EXERCISE INSTRUCTIONS: All of the data below needs to be set down once more, exactly as written.

[Saved entries]
——————————

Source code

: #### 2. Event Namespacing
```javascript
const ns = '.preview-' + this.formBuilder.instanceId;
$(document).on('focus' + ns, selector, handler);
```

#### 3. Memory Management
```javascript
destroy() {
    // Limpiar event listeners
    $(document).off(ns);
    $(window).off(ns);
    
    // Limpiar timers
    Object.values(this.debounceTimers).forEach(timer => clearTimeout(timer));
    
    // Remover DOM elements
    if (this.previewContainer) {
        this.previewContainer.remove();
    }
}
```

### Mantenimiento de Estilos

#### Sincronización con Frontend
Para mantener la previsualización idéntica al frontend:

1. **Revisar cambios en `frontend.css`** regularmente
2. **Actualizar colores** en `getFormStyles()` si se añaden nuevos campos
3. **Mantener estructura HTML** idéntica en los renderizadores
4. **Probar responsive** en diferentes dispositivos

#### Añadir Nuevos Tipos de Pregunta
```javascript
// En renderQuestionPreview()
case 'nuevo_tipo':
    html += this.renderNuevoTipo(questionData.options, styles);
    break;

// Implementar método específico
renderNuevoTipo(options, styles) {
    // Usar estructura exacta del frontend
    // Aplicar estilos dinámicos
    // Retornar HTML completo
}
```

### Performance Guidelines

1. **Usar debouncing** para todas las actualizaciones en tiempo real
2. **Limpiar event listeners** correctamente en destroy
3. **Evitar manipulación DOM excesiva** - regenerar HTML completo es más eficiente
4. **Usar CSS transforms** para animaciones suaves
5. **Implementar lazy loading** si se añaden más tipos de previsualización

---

——————————

SOLUTION:
Source code

: #### 2. Event Namespacing
```javascript
const ns = '.preview-' + this.formBuilder.instanceId;
$(document).on('focus' + ns, selector, handler);
```

#### 3. Memory Management
```javascript
destroy() {
    // Limpiar event listeners
    $(document).off(ns);
    $(window).off(ns);
    
    // Limpiar timers
    Object.values(this.debounceTimers).forEach(timer => clearTimeout(timer));
    
    // Remover DOM elements
    if (this.previewContainer) {
        this.previewContainer.remove();
    }
}
```

### Mantenimiento de Estilos

#### Sincronización con Frontend
Para mantener la previsualización idéntica al frontend:

1. **Revisar cambios en `frontend.css`** regularmente
2. **Actualizar colores** en `getFormStyles()` si se añaden nuevos campos
3. **Mantener estructura HTML** idéntica en los renderizadores
4. **Probar responsive** en diferentes dispositivos

#### Añadir Nuevos Tipos de Pregunta
```javascript
// En renderQuestionPreview()
case 'nuevo_tipo':
    html += this.renderNuevoTipo(questionData.options, styles);
    break;

// Implementar método específico
renderNuevoTipo(options, styles) {
    // Usar estructura exacta del frontend
    // Aplicar estilos dinámicos
    // Retornar HTML completo
}
```

### Performance Guidelines

1. **Usar debouncing** para todas las actualizaciones en tiempo real
2. **Limpiar event listeners** correctamente en destroy
3. **Evitar manipulación DOM excesiva** - regenerar HTML completo es más eficiente
4. **Usar CSS transforms** para animaciones suaves
5. **Implementar lazy loading** si se añaden más tipos de previsualización

---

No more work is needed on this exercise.